Nevertheless the 9-11 Commissioners repeatedly say that they are “not trying to place blame.” Of course not! They’re part of the political class that didn’t know anything and didn’t do anything. Are they going to blame themselves and their friends?

Instead of knowledge or action, however, we get a lot of touchy-feely hand-wringing about 9/11. Even the supposedly “tough” president who supposedly abhors the “feel your pain” liberalism of Bill Clinton, seems to have been infected with a bad case of the warm fuzzies. In the President’s latest press conference words like sad, angry, feel, grieve, disappointed, concerned, happy, believe…were dribbled throughout.

“Some of the debate really centers around the fact that people don’t believe Iraq can be free, that if you’re Muslim or perhaps brown skinned, you can’t be self-governing and free. I strongly disagree with that. I reject that because I believe freedom is the deepest need of every human soul.

“You know, I just — I’m sure something will pop into my head here in the midst of this press conference with all the pressure of trying to come up with an answer, but it hadn’t yet.

“People needed to come together to work. And therefore, empty words would embolden the actions of those who are willing to kill indiscriminately.

“I happen to believe we’ll find out the truth on the weapons.

“I was very clear about what I believed.

“And of course that concerns me. All those reports concern me.

“Look, I can understand why people in my administration are anguished over the fact that people lost their life. I feel the same way. I mean, I’m sick when I think about the death that took place on that day.

“I plan on telling the American people that I’ve got a plan to win the war on terror. And I believe they’ll stay with me.

“I’m of the belief that we’ll find out the truth on the weapons.

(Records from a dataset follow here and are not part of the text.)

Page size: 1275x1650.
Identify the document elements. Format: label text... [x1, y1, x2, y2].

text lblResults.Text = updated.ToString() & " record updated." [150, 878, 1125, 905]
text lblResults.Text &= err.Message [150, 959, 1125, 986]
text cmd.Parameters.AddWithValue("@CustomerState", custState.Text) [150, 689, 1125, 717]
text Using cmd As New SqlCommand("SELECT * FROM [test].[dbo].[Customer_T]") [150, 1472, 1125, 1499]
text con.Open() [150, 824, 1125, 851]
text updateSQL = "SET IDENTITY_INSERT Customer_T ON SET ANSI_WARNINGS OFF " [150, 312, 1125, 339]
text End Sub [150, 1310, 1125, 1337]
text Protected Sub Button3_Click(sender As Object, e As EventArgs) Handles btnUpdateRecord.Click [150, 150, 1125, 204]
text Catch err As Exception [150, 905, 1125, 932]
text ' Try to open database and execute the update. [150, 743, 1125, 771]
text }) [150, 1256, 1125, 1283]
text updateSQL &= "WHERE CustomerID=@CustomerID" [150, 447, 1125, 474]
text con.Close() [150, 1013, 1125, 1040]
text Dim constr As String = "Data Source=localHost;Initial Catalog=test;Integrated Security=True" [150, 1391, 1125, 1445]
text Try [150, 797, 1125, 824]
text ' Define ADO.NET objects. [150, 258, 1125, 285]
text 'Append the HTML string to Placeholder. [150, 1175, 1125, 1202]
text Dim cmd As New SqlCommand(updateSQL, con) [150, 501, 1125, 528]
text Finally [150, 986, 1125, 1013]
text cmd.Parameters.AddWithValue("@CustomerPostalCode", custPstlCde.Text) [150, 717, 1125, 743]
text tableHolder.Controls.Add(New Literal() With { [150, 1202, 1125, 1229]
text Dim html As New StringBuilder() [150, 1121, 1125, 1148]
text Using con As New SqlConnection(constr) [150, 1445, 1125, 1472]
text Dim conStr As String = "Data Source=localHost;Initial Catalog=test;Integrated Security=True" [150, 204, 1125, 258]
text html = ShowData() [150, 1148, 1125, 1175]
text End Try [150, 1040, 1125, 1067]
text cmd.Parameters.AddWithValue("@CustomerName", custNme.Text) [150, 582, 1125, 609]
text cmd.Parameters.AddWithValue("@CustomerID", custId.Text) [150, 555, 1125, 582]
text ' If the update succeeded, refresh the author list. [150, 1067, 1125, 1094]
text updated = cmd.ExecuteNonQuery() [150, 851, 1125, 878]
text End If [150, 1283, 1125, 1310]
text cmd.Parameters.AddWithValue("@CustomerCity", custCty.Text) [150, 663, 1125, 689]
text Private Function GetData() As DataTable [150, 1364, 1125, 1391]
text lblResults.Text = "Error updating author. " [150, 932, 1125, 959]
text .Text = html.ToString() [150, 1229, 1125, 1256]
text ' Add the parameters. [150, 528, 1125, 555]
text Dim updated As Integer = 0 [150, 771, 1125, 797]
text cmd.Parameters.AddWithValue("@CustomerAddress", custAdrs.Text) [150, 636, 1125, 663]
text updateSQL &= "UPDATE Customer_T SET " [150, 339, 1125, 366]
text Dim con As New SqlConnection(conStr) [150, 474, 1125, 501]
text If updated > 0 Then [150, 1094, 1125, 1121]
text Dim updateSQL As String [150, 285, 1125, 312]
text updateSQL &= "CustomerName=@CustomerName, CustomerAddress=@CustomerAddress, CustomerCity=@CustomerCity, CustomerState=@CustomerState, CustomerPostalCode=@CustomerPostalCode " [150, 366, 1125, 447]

“I believe so strongly in the power of freedom.

“I also have this belief, strong belief, that freedom is not this country’s gift to the world. Freedom is the Almighty’s gift to every man and woman in this world.

“If I tried to fine-tune my messages based upon polls, I think I’d be pretty ineffective. I know I would be disappointed in myself.

“I feel strongly about what we’re doing. I feel strongly it’s the course this administration is taking will make America more secure and the world more free and, therefore, the world more peaceful. It’s a conviction that’s deep in my soul.

“I hope today you’ve got a sense of my conviction about what we’re doing.”

* * *

Who cares what the president believes, hopes, or is concerned about? The chief executive isn’t supposed to sound like a Miss America contestant.

Whatever America’s problems are, goofballs, idiots and warm-fuzzies in high places are not going to solve them.